Setting up Pi-hole

Heads up if you use Pi-hole with DNS-over-HTTPS via cloudflared.

Cloudflare have removed the old cloudflared proxy-dns feature from newer versions of cloudflared. If your Pi-hole is configured to forward DNS to 127.0.0.1#5053, and cloudflared updates to a new version, DNS can partially break.

The awkward bit is that Pi-hole may still look healthy. The dashboard can still show queries, blocked domains, active clients, and normal-looking graphs, because Pi-hole is still receiving requests and can still block domains locally. But normal allowed lookups may fail or time out because Pi-hole is forwarding them to cloudflared on port 5053, and cloudflared is no longer running that service.

Quick checks:

On the Pi-hole, run:

grep -n "^PIHOLE_DNS" /etc/pihole/setupVars.conf

If you see:

127.0.0.1#5053

then check whether anything is listening there:

sudo ss -lntup | grep ':5053'

If nothing is listening, DNS-over-HTTPS is broken and Pi-hole’s upstream resolver is dead.

Also check:

systemctl status cloudflared --no-pager

If the log says DNS Proxy is no longer supported since version 2026.2.0, that’s the problem.

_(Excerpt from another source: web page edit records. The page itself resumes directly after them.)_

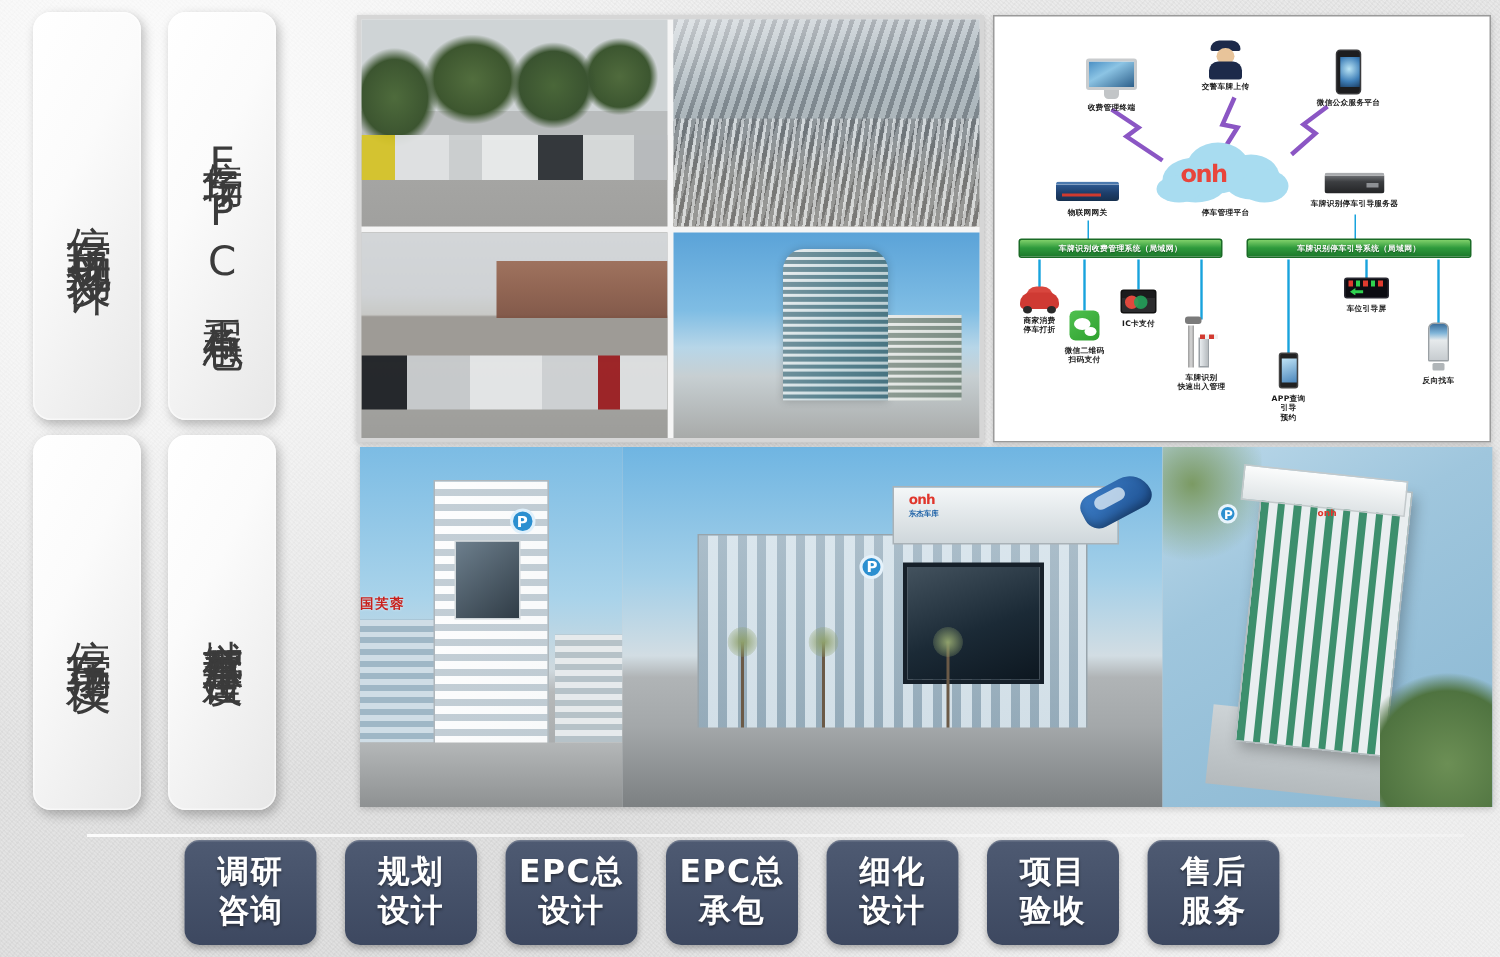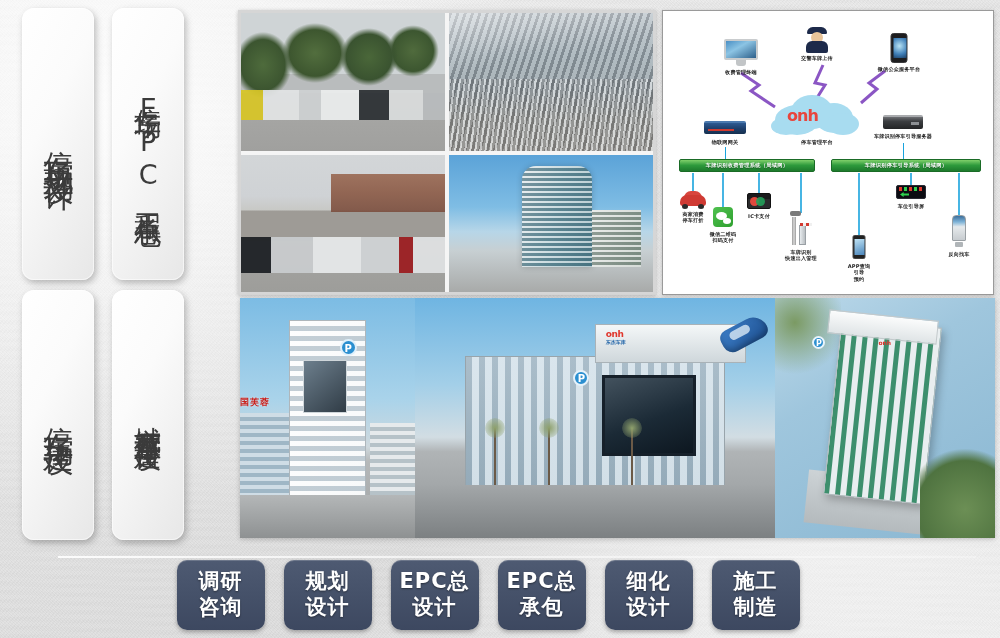--- a/index.html
+++ b/index.html
@@ -767,8 +767,6 @@
 承包</div>
   <div class="step-btn">细化
 设计</div>
-  <div class="step-btn">施工
-制造</div>
 </div>
 
 </body></html>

The simplest fix is to stop using cloudflared for Pi-hole DNS and set Pi-hole back to normal upstream DNS servers such as Google, Quad9, Cloudflare, OpenDNS, etc. In the Pi-hole web interface, go to Settings → DNS, remove 127.0.0.1#5053, choose normal upstream DNS servers, save, then disable cloudflared:

sudo systemctl disable --now cloudflared

Then test:

dig @PIHOLE_IP google.com

If that returns an answer instead of timing out, it’s fixed.


Thanks to chatgpt for helping me find this (and writing that summary above).
I run pihole on a docker container, how do i do the above?
 
I run pihole on a docker container, how do i do the above?
You'd know if you've set up cloudflared, but to be sure, using the web interface for Pi-hole, just go to settings/DNS and make sure you don't have a custom server set as an upstream DNS server.